Event Deduplication

Mixpanel provides an event deduplication mechanism to ensure that duplicate events do not skew your analytics. Deduplication is essential when events may be sent multiple times due to network retries, client-side batching, or integration with multiple data sources.

How Deduplication Works

Mixpanel deduplicates events using a combination of four key event properties:

  • Event Name (event)
  • Distinct ID (distinct_id)
  • Timestamp (time)
  • Insert ID ($insert_id)

If all four of these properties are identical across two or more events, Mixpanel considers them duplicates and will only show the most recent version of that event in your reports. This applies regardless of whether the events are sent via SDKs, APIs, or other integrations.

The $insert_id should be a randomly generated, unique value for each event to ensure proper deduplication. If $insert_id are reused, events may be unintentionally deduplicated.

Only the four key event properties listed above are used for deduplication. Additional event properties are not considered for the deduplication mechanism. For example, if two events share the same Event Name, Distinct ID, Timestamp, and Insert ID, but have different $city value, they are still considered duplicate events.

Deduplication Example

Deduplication occurs when a subset of the event data (event name, distinct_id, timestamp, $insert_id) is identical. Other event properties are not considered.
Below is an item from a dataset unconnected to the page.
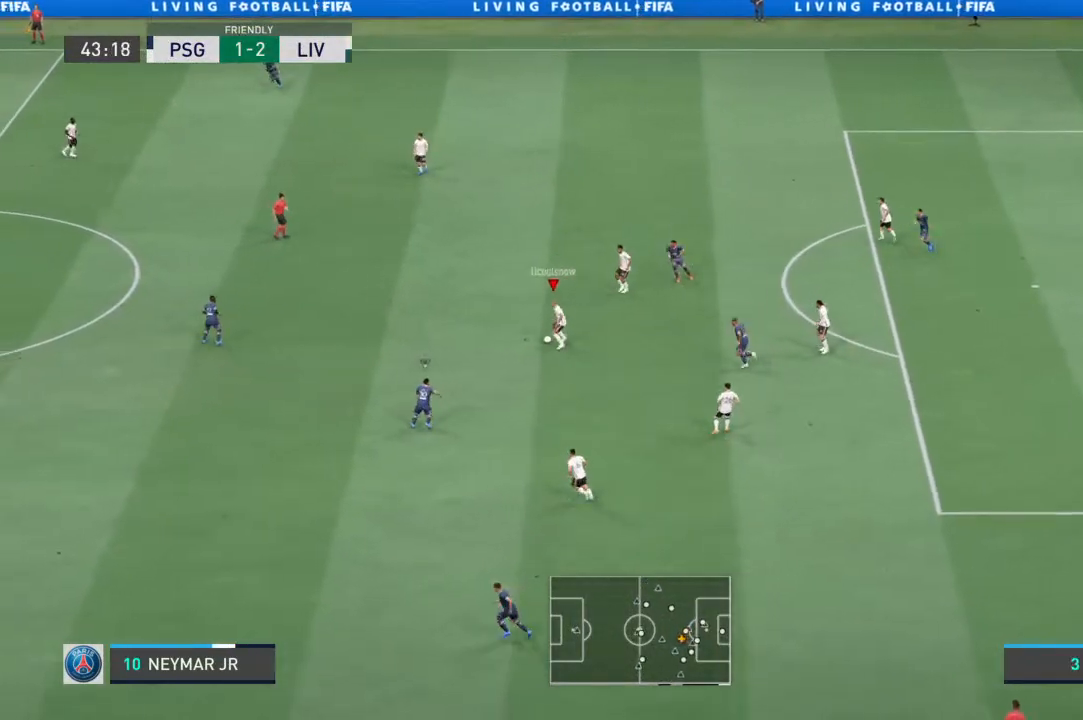
{"buttons": ["CROSS"], "left_stick": "left", "right_stick": "center", "events": [[467, "CROSS", "down"]]}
Required Event Object attributes

Event Object propertyTypeDescription
eventString
required
A name for the event. For example, "Signed up", or "Uploaded Photo".
propertiesObject
required
properties.distinct_idString
required
The value of distinct_id will be treated as a string, and used to uniquely identify a user associated with your event. If you provide a distinct_id property with your events, you can track a given user through funnels and distinguish unique users for retention analyses. You should always send the same distinct_id when an event is triggered by the same user.
properties.tokenString
required
The Mixpanel token associated with your project. You can find your Mixpanel token in the project settings dialog in the Mixpanel app. Events without a valid token will be ignored.
properties.timeString
required
The time an event occurred. If present, the value should be a unix timestamp (seconds since midnight, January 1st, 1970 - UTC). If this property is not included in your request, Mixpanel will use the time the event arrives at the server.
properties.$insert_idString
required
A unique UUID tied to exactly one occurrence of an event.
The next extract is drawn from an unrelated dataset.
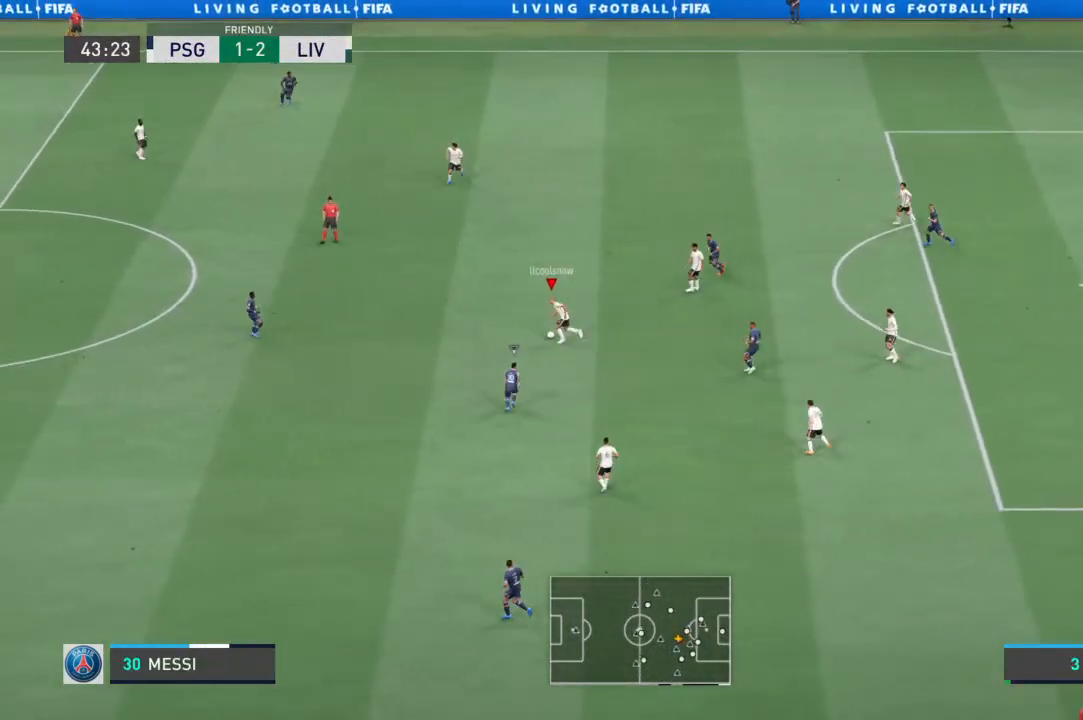
{"buttons": [], "left_stick": "down-left", "right_stick": "center", "events": [[167, "left_stick", "down-left"], [200, "CROSS", "up"]]}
In other words, each event containing an $insert_id is checked for duplication after being minimized to the following shape:

{
  "event": "Item Purchased",
  "properties": {
    "token": "my_project_token",
    "distinct_id": "user123xyz",
    "time": 1601412131000,
    "$insert_id": "88B7hahbaschhhB66cbsg"
  },
}

If this minimized event object is an exact match to any other minimized event object, it is marked as a duplicate. Ingested events that have been marked as a duplicates will be deduplicated.

If an event is sent to the Ingestion API without an $insert_id, one will be generated for it. However, it will not qualify for the deduplication process.

Deduplication Mechanisms

Mixpanel uses two main deduplication processes:

Query-Time Deduplication

  • When: Happens immediately when you query data in the Mixpanel UI.
  • How: If multiple events share the same event_name, distinct_id, timestamp, and $insert_id, only the most recent version of the event is shown in reports (based on the API ingestion time). This ensures that duplicate events do not affect your analytics in real time.
  • Scope: This deduplication is visible in the Mixpanel UI and reports, but not in raw data exports. Raw event export will contain all data as they were ingested, without any deduplication.

Compaction-Time Deduplication

  • When: Runs periodically in the backend, typically after a few hours and again after about 20 days, once data ingestion for a day is complete.
  • How: During compaction, Mixpanel scans for events with the same event name, distinct_id, and $insert_id (timestamp does not need to match exactly, just the same calendar day). The older event is deleted, and only the latest remains in storage.
  • Scope: This process helps reduce storage of duplicate events and may affect event counts if duplicates were present with different timestamps

Important Notes

Raw Event Export - Deduplication is not applied to raw data exports. If you export events via the API, you may see duplicates. It is recommended to apply the same deduplication logic (event name, distinct_id, timestamp, $insert_id) to your exported data

Insert ID Best Practice - Always generate a unique $insert_id for each event. Reusing $insert_id (e.g., setting it to the user’s distinct_id) can cause unintended deduplication and data loss

Deduplication Timing - Query-time deduplication is immediate. Compaction-time deduplication timing is not guaranteed and may take hours to days to complete.